Strike 2: As I'm preparing to turn onto Tolt Hill Road, construction workers tell me the bridge over the Snoqualmie River won't be reopened until 7pm. That means if I do my normal route, I'll either A) Be forced to sit for an hour and wait for the bridge to open, B) make a jailbreak-style sprint across the bridge and hope construction workers don't clothesline me into the drink, or C) turn around and retrace my route. A fourth option, riding on the 3-inch shoulder of Route 203 is not really viable.
I decide to continue the route as normal, up and over Tolt Hill Road, over Ames Lake Road, and back around to the other side of the bridge in Carnation. If I get there early, I'll just turn around and retrace my route and maybe even push the ride to 65 or 70 miles. Bonus miles! "It'll be fine, I'll stop at the Shell station to buy some drinks or snacks if I need more food," I thought to myself.
Strike 3: I get to Carnation's lone gas station and turn the bike into the driveway. There was a bit of a lip, I was going about 20mph, and somehow I hit the bump on just the right (i.e. wrong) angle and completely bent my rear wheel. I opened the brakes all the way, tried repositioning the brakes, tried adjusting the wheel in the drop-outs, but nothing worked. The wheel won't spin more than 1/4 revolution without coming to a halt. By car, I'm about 16 miles from home. With the bridge out and there being no shoulder on Route 203, I'm a good 25 miles or so from home.
No problem, Kristin should be on her way home from school, I'll just call her.
Oh, right, I didn't bring a cell phone today.
Fortunately, the clerk inside the Shell station's convenience store leant me his personal cell phone and I got in touch with Kristin just as she was approaching the Preston/Fall City exit -- the very one she'd need to take. She's absolutely awful with directions -- I mean breathtakingly bad at navigating -- but for the first time ever, she got it on the first try and rolled into the Shell station just 20 minutes later. I was starting to get a little cold, but a bag of Doritos and two Reese's Fast Break candy bars made the wait a bit more enjoyable than you might expect.
Nonetheless, I can't help but think my bikes are mad at me for selling the Giant. I've never had a problem with a road bike before -- not even when I went over the handlebars at 30+ mph so many years ago -- but to bend a wheel into inoperable shape by going up a gas station driveway? Absurd! Yeah, I know it's no more absurd than thinking my bikes are ganging up on me, but I'm nervous. What if the Moots or the single-speed are plotting similar, er, plots?
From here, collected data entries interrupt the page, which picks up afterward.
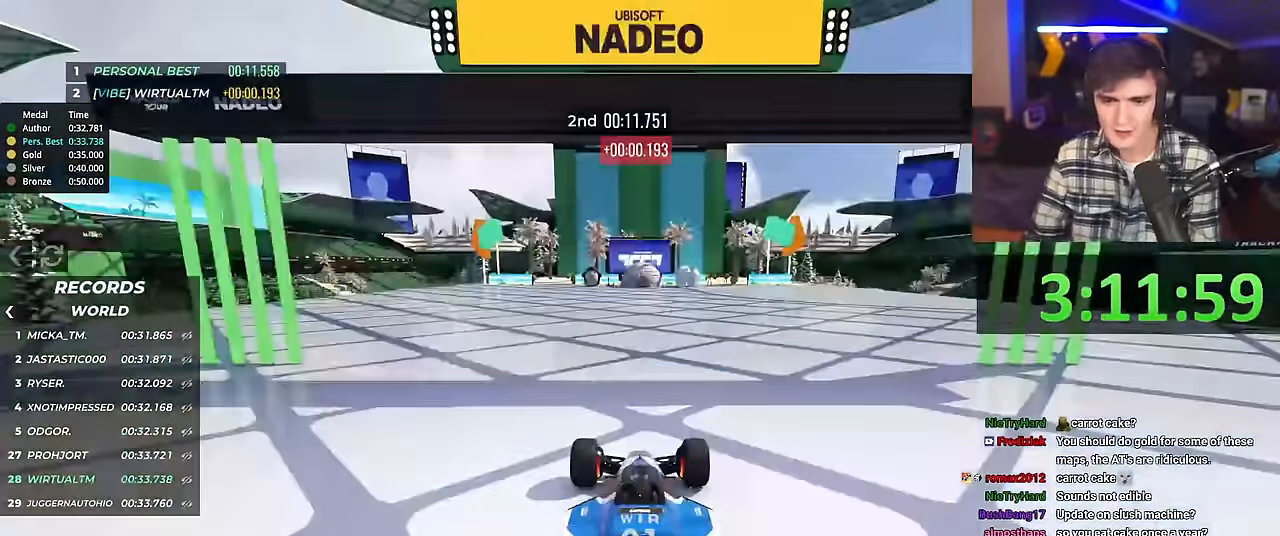
{"keys": ["right", "up"], "events": [[117, "right", "down"]]}
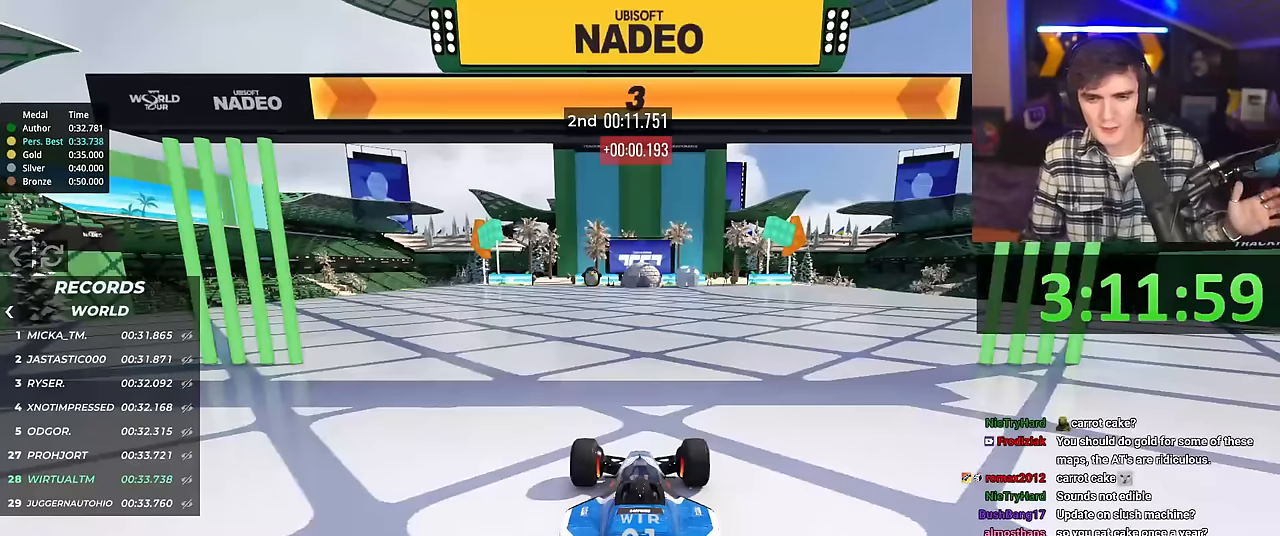
{"keys": ["right", "up"], "events": []}
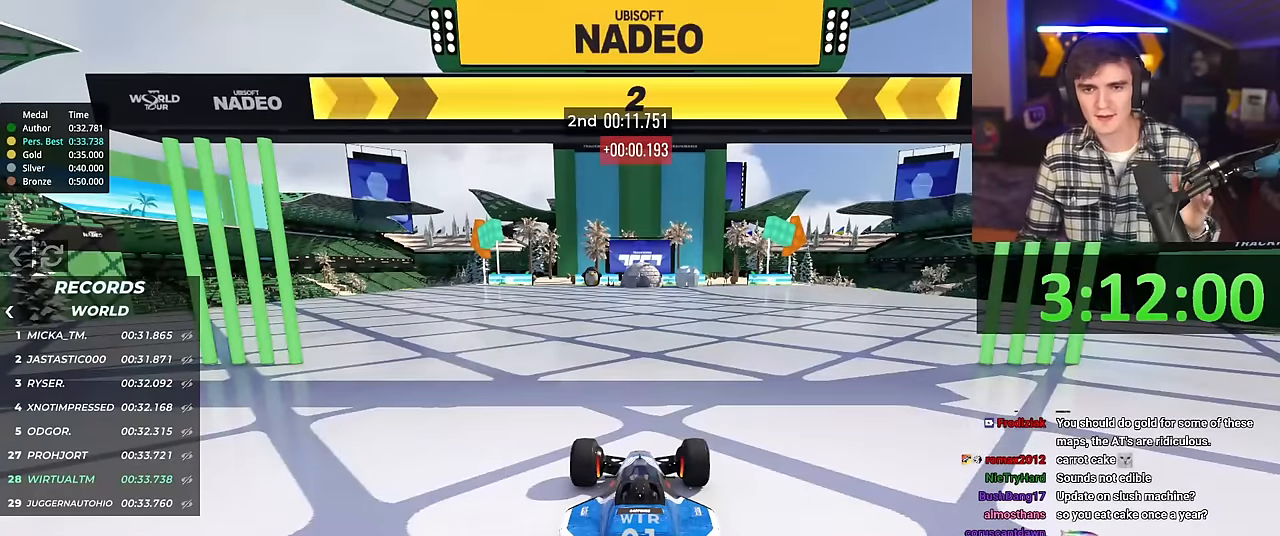
{"keys": ["right", "up"], "events": []}
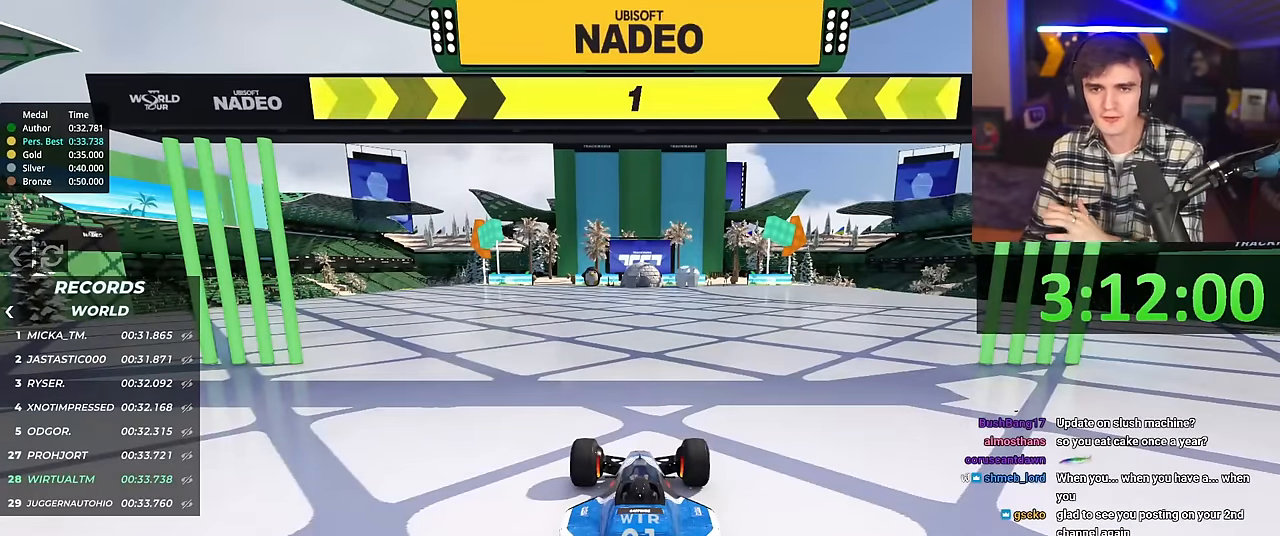
{"keys": ["right", "up"], "events": []}
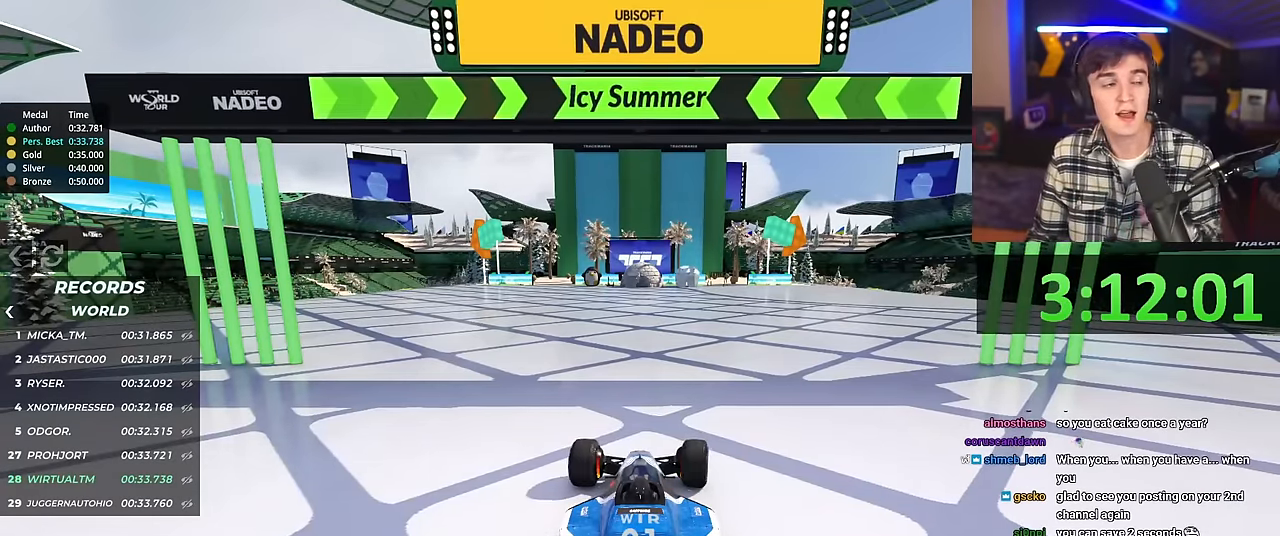
{"keys": ["up"], "events": [[367, "right", "up"]]}
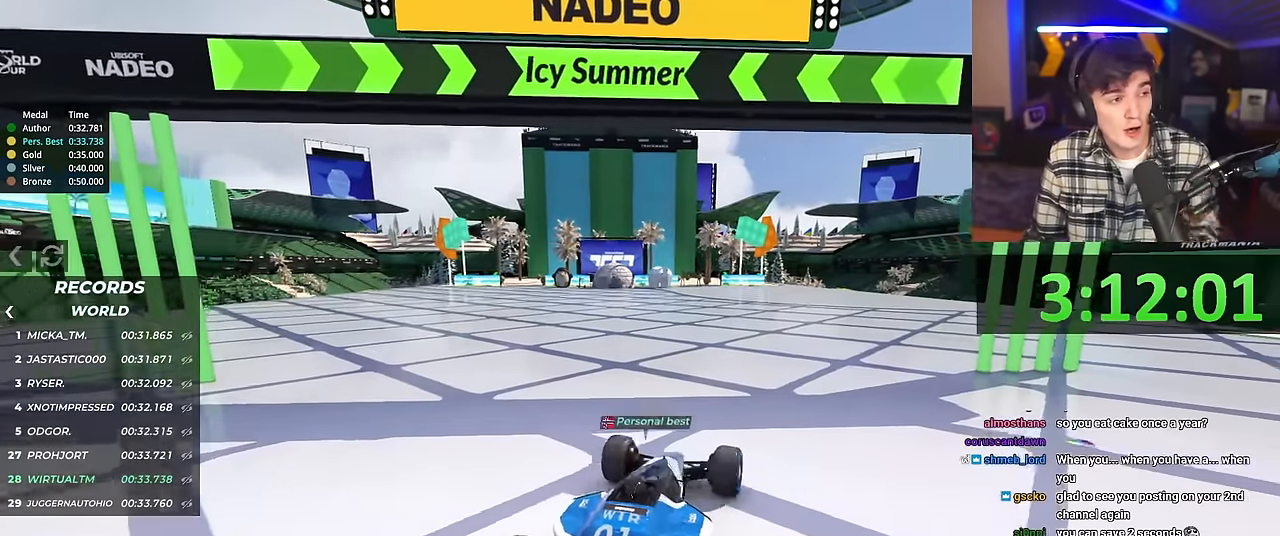
{"keys": ["up"], "events": []}
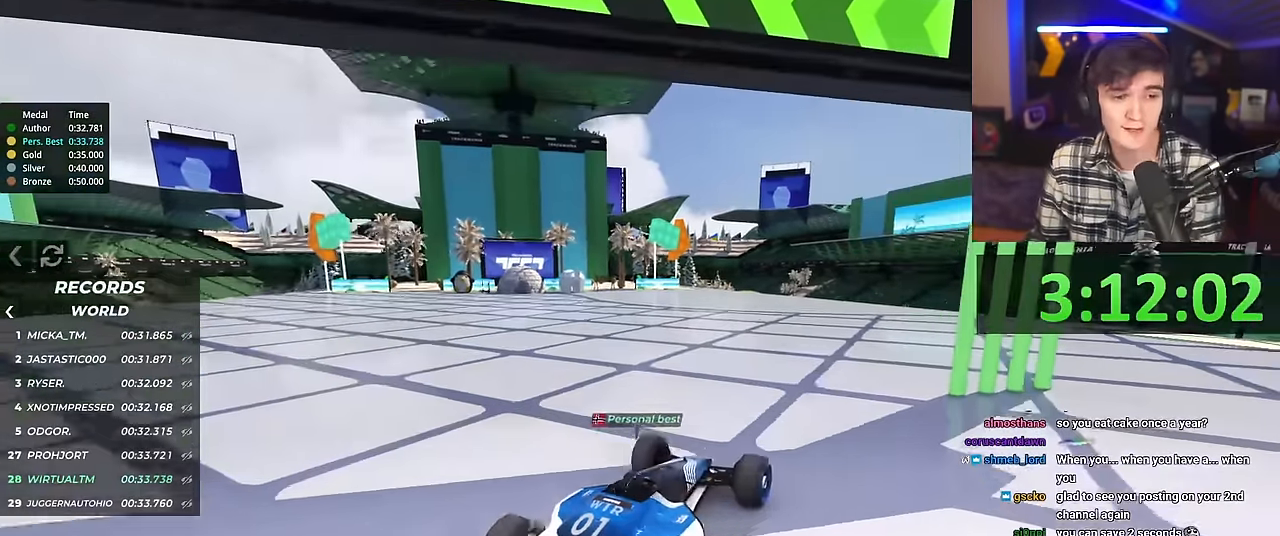
{"keys": ["up"], "events": [[167, "left", "down"], [217, "left", "up"], [301, "left", "down"], [484, "left", "up"]]}
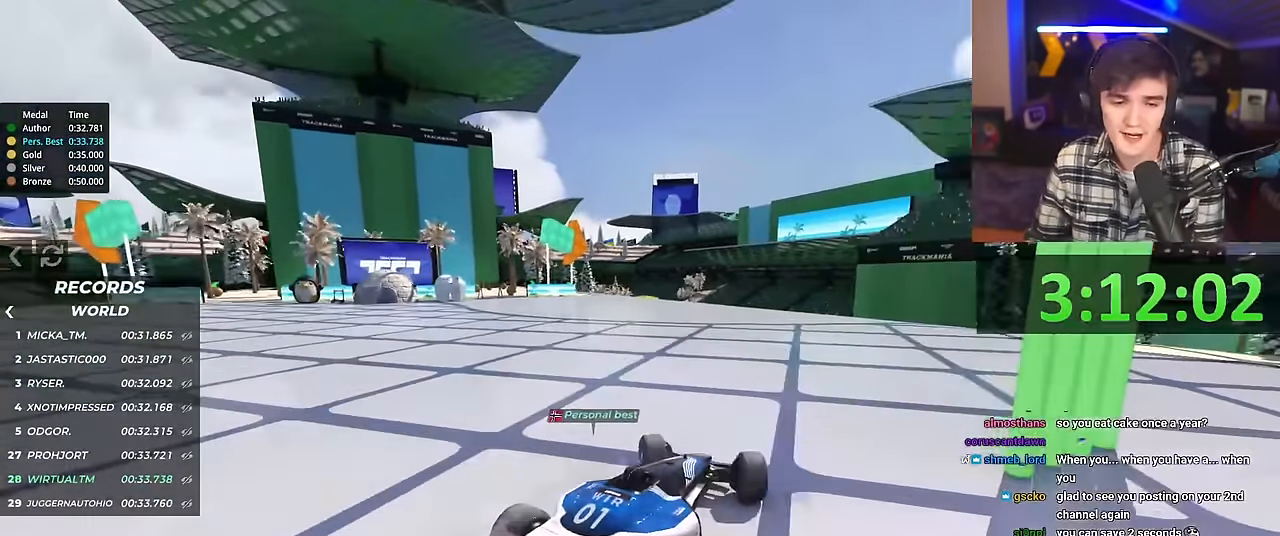
{"keys": ["up"], "events": [[267, "up", "up"], [500, "up", "down"]]}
I have an all-day ride planned tomorrow with the Director of Washington State Parks and the parks' Commissioners. Naturally, I'll be riding the Moots. But what if it decides to suffer a sudden twilight-zone implosion too? Not only will it really throw a damper on the ride, but we'll be hours from home. What if it decides to do so in one of the old railroad tunnels we'll be riding through? I don't know what's worse: the thought of crashing into the wall of soot-stained railroad tunnel or having to try and give Kristin directions to a bike trail hours from home.
Perhaps it's time to buy my baby a Garmin?